Summary Transfer of chromosome promoted by an F⁺ or an F needs a recombinational event between episome and chromosome and is therefore very low in RecA strains (Wilkins, 1969).When F⁺ or F RecA cells are mated with F^- cells and simultaneously infected with bacteriophage Mu-1 the transfer of chromosome is greatly stimulated and seems to take place on any site of the chromosome even when homology is present between the F and the chromosome.A spot-test based on Mu-1 promoted chromosome-mobilization was developed to search for mutants of Mu-1 that had lost the ability to promote chromosome-mobilization.
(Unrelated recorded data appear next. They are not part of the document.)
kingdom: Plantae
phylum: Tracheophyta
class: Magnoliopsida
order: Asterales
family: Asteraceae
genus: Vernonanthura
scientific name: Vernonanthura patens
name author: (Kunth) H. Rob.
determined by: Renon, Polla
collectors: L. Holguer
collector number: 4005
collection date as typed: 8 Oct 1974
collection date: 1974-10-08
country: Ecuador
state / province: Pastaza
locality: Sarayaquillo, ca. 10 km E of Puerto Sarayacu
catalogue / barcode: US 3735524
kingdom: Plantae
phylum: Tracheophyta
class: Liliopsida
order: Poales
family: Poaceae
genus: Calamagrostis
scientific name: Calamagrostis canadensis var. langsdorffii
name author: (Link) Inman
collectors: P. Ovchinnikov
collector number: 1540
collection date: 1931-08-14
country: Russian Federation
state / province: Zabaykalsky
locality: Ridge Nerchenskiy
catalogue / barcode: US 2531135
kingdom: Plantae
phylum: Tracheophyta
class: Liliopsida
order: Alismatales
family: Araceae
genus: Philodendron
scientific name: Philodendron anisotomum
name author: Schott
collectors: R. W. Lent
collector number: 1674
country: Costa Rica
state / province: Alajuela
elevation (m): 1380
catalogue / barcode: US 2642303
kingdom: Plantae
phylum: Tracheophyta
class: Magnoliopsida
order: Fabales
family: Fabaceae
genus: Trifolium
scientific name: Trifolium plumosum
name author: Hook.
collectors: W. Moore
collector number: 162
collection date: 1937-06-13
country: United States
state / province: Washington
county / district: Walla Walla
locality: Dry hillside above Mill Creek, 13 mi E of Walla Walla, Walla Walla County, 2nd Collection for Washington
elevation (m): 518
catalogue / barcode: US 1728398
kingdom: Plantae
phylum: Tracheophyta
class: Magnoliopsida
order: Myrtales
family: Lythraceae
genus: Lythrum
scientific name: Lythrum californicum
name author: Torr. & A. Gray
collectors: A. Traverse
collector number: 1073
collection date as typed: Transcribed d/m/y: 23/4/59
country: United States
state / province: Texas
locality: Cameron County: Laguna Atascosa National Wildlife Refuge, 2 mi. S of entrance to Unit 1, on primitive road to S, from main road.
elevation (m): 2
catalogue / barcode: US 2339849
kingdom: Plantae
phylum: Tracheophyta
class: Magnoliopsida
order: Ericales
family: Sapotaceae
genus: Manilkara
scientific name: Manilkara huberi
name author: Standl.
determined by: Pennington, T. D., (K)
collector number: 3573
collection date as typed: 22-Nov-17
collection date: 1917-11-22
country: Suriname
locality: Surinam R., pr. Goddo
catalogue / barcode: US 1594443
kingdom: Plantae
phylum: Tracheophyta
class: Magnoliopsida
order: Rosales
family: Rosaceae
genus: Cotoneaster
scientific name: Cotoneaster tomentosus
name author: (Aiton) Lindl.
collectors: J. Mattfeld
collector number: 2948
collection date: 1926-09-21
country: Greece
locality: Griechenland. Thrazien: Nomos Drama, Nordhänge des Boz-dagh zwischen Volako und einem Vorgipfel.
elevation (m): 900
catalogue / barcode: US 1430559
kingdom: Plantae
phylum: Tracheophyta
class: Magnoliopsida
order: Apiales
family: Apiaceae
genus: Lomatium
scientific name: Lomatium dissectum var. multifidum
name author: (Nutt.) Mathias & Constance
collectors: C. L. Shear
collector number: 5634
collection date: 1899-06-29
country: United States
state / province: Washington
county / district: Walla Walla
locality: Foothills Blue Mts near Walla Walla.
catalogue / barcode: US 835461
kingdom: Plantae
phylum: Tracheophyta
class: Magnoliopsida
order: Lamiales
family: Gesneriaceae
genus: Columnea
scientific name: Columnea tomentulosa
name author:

Two conditional lethal amber mutants falling in different complementation groups were found to have lost this property.The integration of an Ftslac ⁺ in the chromosome of a RecA strain is also strongly stimulated by Mu-1 and not site-specific. The resulting Hfr's are very stable and of the clockwise and counterclockwise types. Some of the integrated F-primes are sterile and not able to transfer chromosome or do not form F-pilli.Also the Mu-1 stimulated integration of an Fts(nadA-chlA)⁺ in the chromosome of a RecA strain which has a deletion on the chromosome from nadA-chlA was studied. It was found that when the F is integrated under the influence of Mu-1 also episomal genes carried by that F can be inactivated.